Suppression of $^{14}\mathrm{C}$ photon hits in large liquid scintillator detectors via spatiotemporal deep learning
This work addresses a practical bottleneck in neutrino experiments by improving energy resolution through hit-level suppression of 14C background, but the improvement is incremental and domain-specific.
The authors propose deep learning models (gated spatiotemporal graph neural network and Transformer-based models) to tag and suppress 14C photon hits in liquid scintillator detectors, achieving 25%-48% 14C recall with <1% misidentification, improving energy resolution for overlapping events.

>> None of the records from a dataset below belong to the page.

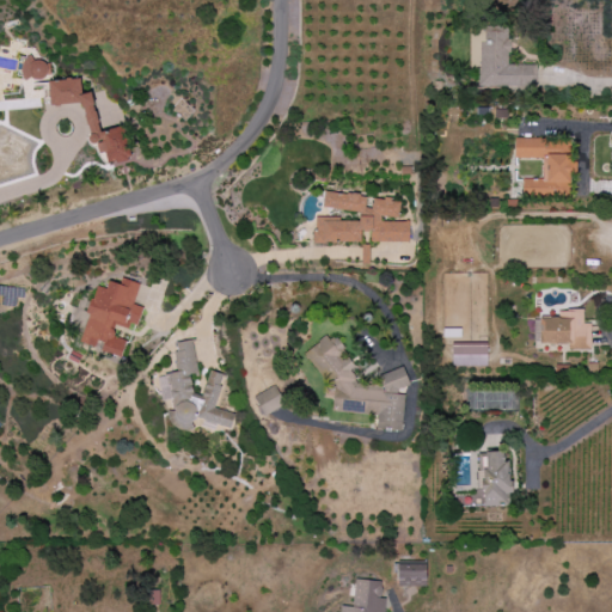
[(537,66),(510,66),(510,26),(487,26),(487,43),(481,43),(481,89),(537,89),(537,66)]
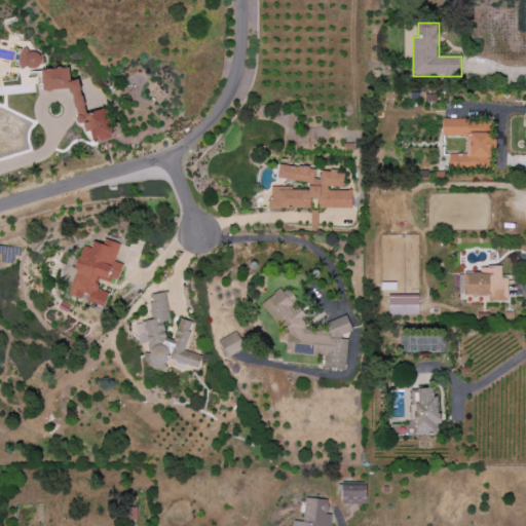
[(46,92),(72,87),(79,124),(84,123),(85,133),(91,132),(94,142),(113,138),(107,110),(87,114),(80,80),(72,82),(69,67),(42,72),(46,92)]
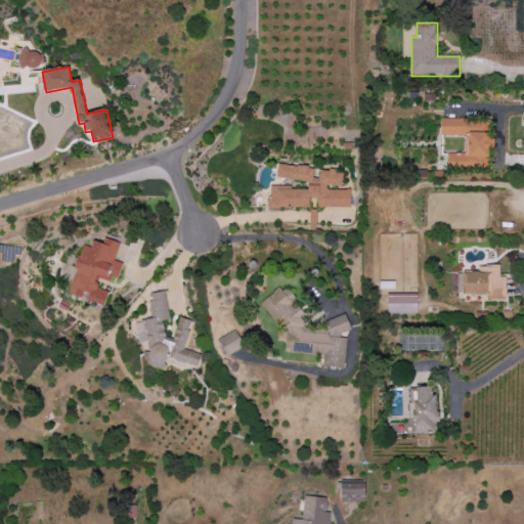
[(447,169),(488,170),(488,149),(495,149),(495,139),(489,138),(489,120),(442,119),(442,136),(466,136),(466,155),(447,154),(447,169)]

Liquid scintillator detectors are widely used in neutrino experiments due to their low energy threshold and high energy resolution. Despite the tiny abundance of $^{14}$C in LS, the photons induced by the $β$ decay of the $^{14}$C isotope inevitably contaminate the signal, degrading the energy resolution. In this work, we propose three models to tag $^{14}$C photon hits in $e^+$ events with $^{14}$C pile-up, thereby suppressing its impact on the energy resolution at the hit level: a gated spatiotemporal graph neural network and two Transformer-based models with scalar and vector charge encoding. For a simulation dataset in which each event contains one $^{14}$C and one $e^+$ with kinetic energy below 5 MeV, the models achieve $^{14}$C recall rates of 25%-48% while maintaining $e^+$ to $^{14}$C misidentification below 1%, leading to a large improvement in the resolution of total charge for events where $e^+$ and $^{14}$C photon hits strongly overlap in space and time.